Would you repeat every line below exactly, please?

Records from a data source
----------------------------------------

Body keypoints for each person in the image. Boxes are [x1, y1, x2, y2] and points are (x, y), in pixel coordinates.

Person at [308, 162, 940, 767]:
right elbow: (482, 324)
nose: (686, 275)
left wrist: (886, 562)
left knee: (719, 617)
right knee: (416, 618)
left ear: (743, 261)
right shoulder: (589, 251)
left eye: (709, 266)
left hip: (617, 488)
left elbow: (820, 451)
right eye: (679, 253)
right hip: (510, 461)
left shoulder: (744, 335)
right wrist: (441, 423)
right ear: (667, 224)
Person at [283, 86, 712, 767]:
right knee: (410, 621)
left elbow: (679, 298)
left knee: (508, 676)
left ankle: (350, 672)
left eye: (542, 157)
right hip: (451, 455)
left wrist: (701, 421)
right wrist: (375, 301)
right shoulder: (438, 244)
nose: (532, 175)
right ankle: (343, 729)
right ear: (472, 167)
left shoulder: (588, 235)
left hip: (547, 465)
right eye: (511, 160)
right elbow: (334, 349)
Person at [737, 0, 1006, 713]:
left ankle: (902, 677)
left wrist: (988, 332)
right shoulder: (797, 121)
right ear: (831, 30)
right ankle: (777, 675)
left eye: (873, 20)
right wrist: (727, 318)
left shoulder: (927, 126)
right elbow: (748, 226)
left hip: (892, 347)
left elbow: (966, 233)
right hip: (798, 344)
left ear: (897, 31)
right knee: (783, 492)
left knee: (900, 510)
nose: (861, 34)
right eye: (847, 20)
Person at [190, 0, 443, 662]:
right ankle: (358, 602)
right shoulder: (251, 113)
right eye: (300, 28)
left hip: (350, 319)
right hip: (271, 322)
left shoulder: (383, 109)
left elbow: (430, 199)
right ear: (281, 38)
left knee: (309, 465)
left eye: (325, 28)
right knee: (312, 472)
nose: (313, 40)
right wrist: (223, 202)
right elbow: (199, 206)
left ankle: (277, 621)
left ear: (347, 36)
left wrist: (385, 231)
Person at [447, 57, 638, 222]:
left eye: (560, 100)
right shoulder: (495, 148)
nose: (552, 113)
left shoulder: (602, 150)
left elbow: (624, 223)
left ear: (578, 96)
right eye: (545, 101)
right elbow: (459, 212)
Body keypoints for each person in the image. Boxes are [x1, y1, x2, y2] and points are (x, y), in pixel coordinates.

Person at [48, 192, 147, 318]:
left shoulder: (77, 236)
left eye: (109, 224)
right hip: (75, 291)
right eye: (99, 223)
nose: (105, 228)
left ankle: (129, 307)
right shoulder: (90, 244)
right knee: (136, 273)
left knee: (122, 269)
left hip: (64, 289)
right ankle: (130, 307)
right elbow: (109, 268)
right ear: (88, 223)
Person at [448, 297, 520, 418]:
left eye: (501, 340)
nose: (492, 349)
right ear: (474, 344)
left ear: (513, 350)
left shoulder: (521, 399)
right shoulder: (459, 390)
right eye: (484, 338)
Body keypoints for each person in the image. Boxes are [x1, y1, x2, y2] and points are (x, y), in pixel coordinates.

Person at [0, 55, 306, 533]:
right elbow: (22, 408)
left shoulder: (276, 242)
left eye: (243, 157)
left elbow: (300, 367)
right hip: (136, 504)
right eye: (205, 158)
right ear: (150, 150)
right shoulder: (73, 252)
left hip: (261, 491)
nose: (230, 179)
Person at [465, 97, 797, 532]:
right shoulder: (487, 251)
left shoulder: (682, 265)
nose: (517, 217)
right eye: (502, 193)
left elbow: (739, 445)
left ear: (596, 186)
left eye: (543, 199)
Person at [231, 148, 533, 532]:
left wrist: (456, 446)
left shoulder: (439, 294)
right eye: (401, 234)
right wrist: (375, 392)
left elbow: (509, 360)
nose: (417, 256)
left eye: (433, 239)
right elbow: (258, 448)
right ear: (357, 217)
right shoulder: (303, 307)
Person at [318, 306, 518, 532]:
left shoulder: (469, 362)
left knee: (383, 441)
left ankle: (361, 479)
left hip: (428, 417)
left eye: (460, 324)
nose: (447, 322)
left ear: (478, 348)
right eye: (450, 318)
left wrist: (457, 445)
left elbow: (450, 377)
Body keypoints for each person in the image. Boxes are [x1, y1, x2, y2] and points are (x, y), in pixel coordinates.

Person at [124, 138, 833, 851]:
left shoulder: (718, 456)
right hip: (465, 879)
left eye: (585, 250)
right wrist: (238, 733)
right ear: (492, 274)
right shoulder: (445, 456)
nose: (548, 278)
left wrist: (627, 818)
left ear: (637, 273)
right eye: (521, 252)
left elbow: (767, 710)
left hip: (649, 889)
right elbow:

----------------------------------------

*Solution*:
Body keypoints for each person in the image. Boxes are [x1, y1, x2, y2] and points are (x, y), in pixel coordinates.

Person at [308, 162, 940, 767]:
right elbow: (482, 324)
nose: (686, 275)
left wrist: (886, 562)
left knee: (719, 617)
right knee: (416, 618)
left ear: (743, 261)
right shoulder: (589, 251)
left eye: (709, 266)
left hip: (617, 488)
left elbow: (820, 451)
right eye: (679, 253)
right hip: (510, 461)
left shoulder: (744, 335)
right wrist: (441, 423)
right ear: (667, 224)
Person at [283, 86, 712, 767]:
right knee: (410, 621)
left elbow: (679, 298)
left knee: (508, 676)
left ankle: (350, 672)
left eye: (542, 157)
right hip: (451, 455)
left wrist: (701, 421)
right wrist: (375, 301)
right shoulder: (438, 244)
nose: (532, 175)
right ankle: (343, 729)
right ear: (472, 167)
left shoulder: (588, 235)
left hip: (547, 465)
right eye: (511, 160)
right elbow: (334, 349)
Person at [737, 0, 1006, 713]:
left ankle: (902, 677)
left wrist: (988, 332)
right shoulder: (797, 121)
right ear: (831, 30)
right ankle: (777, 675)
left eye: (873, 20)
right wrist: (727, 318)
left shoulder: (927, 126)
right elbow: (748, 226)
left hip: (892, 347)
left elbow: (966, 233)
right hip: (798, 344)
left ear: (897, 31)
right knee: (783, 492)
left knee: (900, 510)
nose: (861, 34)
right eye: (847, 20)
Person at [190, 0, 443, 662]:
right ankle: (358, 602)
right shoulder: (251, 113)
right eye: (300, 28)
left hip: (350, 319)
right hip: (271, 322)
left shoulder: (383, 109)
left elbow: (430, 199)
right ear: (281, 38)
left knee: (309, 465)
left eye: (325, 28)
right knee: (312, 472)
nose: (313, 40)
right wrist: (223, 202)
right elbow: (199, 206)
left ankle: (277, 621)
left ear: (347, 36)
left wrist: (385, 231)
Person at [447, 57, 638, 222]:
left eye: (560, 100)
right shoulder: (495, 148)
nose: (552, 113)
left shoulder: (602, 150)
left elbow: (624, 223)
left ear: (578, 96)
right eye: (545, 101)
right elbow: (459, 212)
Body keypoints for each person in the image. Boxes are [x1, y1, x2, y2] and points are (x, y), in pixel coordinates.

Person at [48, 192, 147, 318]:
left shoulder: (77, 236)
left eye: (109, 224)
right hip: (75, 291)
right eye: (99, 223)
nose: (105, 228)
left ankle: (129, 307)
right shoulder: (90, 244)
right knee: (136, 273)
left knee: (122, 269)
left hip: (64, 289)
right ankle: (130, 307)
right elbow: (109, 268)
right ear: (88, 223)
Person at [448, 297, 520, 418]:
left eye: (501, 340)
nose: (492, 349)
right ear: (474, 344)
left ear: (513, 350)
left shoulder: (521, 399)
right shoulder: (459, 390)
right eye: (484, 338)
Body keypoints for each person in the image. Boxes are [x1, y1, x2, y2] and points are (x, y), in pixel coordinates.

Person at [0, 55, 306, 533]:
right elbow: (22, 408)
left shoulder: (276, 242)
left eye: (243, 157)
left elbow: (300, 367)
right hip: (136, 504)
right eye: (205, 158)
right ear: (150, 150)
right shoulder: (73, 252)
left hip: (261, 491)
nose: (230, 179)
Person at [465, 97, 797, 532]:
right shoulder: (487, 251)
left shoulder: (682, 265)
nose: (517, 217)
right eye: (502, 193)
left elbow: (739, 445)
left ear: (596, 186)
left eye: (543, 199)
Person at [231, 148, 533, 532]:
left wrist: (456, 446)
left shoulder: (439, 294)
right eye: (401, 234)
right wrist: (375, 392)
left elbow: (509, 360)
nose: (417, 256)
left eye: (433, 239)
right elbow: (258, 448)
right ear: (357, 217)
right shoulder: (303, 307)
Person at [318, 306, 518, 532]:
left shoulder: (469, 362)
left knee: (383, 441)
left ankle: (361, 479)
left hip: (428, 417)
left eye: (460, 324)
nose: (447, 322)
left ear: (478, 348)
right eye: (450, 318)
left wrist: (457, 445)
left elbow: (450, 377)
Body keypoints for each person in the image. Boxes are [x1, y1, x2, y2] and points are (x, y), in pixel coordinates.

Person at [124, 138, 833, 851]:
left shoulder: (718, 456)
right hip: (465, 879)
left eye: (585, 250)
right wrist: (238, 733)
right ear: (492, 274)
right shoulder: (445, 456)
nose: (548, 278)
left wrist: (627, 818)
left ear: (637, 273)
right eye: (521, 252)
left elbow: (767, 710)
left hip: (649, 889)
right elbow:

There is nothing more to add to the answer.